01a. PEN K12 (Canada 1969) Find all functions $f:\mathbb{N} \to \mathbb{N}$ such that for all $m, \, n\in \mathbb{N}$: $f(2) = 2$, $f(mn) = f(m)f(n)$, $f(n + 1) > f(n)$.

01b. Let $f:\mathbb{N} \to \mathbb{R}^{+}$ be a function satisfying the conditions:
(a) $f(mn) = f(m)f(n)$ for all relatively prime $m$ and $n$, and
(b) $f(n+1) \geq f(n)$ for all positive integers $n$.
Show that there is a constant $\alpha \in \mathbb{R}$ such that $f(n)=n^{\alpha}$ for all $n \in \mathbb{N}$.

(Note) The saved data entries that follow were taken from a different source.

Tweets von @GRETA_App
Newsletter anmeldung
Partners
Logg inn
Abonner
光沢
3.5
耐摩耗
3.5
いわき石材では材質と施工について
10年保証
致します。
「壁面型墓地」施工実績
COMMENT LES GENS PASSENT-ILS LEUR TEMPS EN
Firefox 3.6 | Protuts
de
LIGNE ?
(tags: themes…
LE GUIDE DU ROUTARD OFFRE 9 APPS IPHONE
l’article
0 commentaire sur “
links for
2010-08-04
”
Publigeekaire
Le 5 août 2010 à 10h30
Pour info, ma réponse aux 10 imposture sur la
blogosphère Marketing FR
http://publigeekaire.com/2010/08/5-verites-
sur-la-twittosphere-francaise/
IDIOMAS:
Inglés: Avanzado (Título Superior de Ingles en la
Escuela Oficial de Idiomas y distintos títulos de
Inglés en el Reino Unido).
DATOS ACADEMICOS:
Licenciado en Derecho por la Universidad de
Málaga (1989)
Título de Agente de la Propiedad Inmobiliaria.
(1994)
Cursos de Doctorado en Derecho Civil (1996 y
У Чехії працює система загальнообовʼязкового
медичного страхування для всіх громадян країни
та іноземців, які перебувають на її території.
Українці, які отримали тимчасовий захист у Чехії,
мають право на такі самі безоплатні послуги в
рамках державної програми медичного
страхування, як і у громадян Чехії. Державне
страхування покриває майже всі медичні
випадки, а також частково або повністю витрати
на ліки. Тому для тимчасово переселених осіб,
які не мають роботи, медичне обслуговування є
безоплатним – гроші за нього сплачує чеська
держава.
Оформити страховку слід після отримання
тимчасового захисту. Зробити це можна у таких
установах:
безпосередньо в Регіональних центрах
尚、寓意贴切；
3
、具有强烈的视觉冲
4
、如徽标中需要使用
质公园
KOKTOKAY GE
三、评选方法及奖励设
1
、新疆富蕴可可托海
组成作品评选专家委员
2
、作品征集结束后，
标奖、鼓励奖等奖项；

Here is the official solution: PEN01S
An alternative solution is here: CMO 2003 (problem 4)
You can also disscuss the problems here!

References
 P. Erdos, On the distribution function of additive functions, Ann. of Math., 47(1946), 1-20
 E. Howe, A new proof of Erdos’s theorem on monotone multiplicative functions, Amer. Math. Monthly, 93(1986), 593-595
 L. Moser and J. Lambek, On monotone multiplicative functions, Proc. Amer. Math. Soc., 4(1953), 544-545

Acknowledgement. We would like to express our gratitude to Andrei Frimu who helped us preparing the solutions and Orlando Doehring who offered me the solution file of CMO 2003.

### 2 Responses

1. on June 11, 2008 at 4:30 am | Reply Johan

I guess the first solution for 01a is not valid. How do you prove that $f(x)=x$ is the only solution? The induction steps prove that the function works, but they don’t prove that no other function works as well.

2. on June 14, 2008 at 9:30 am | Reply aimingbeyond

The solution is valid. The induction step does not simply prove that $f(n+1)=n+1$ works, but that $n+1$ is the only possible value $f(n+1)$ can take.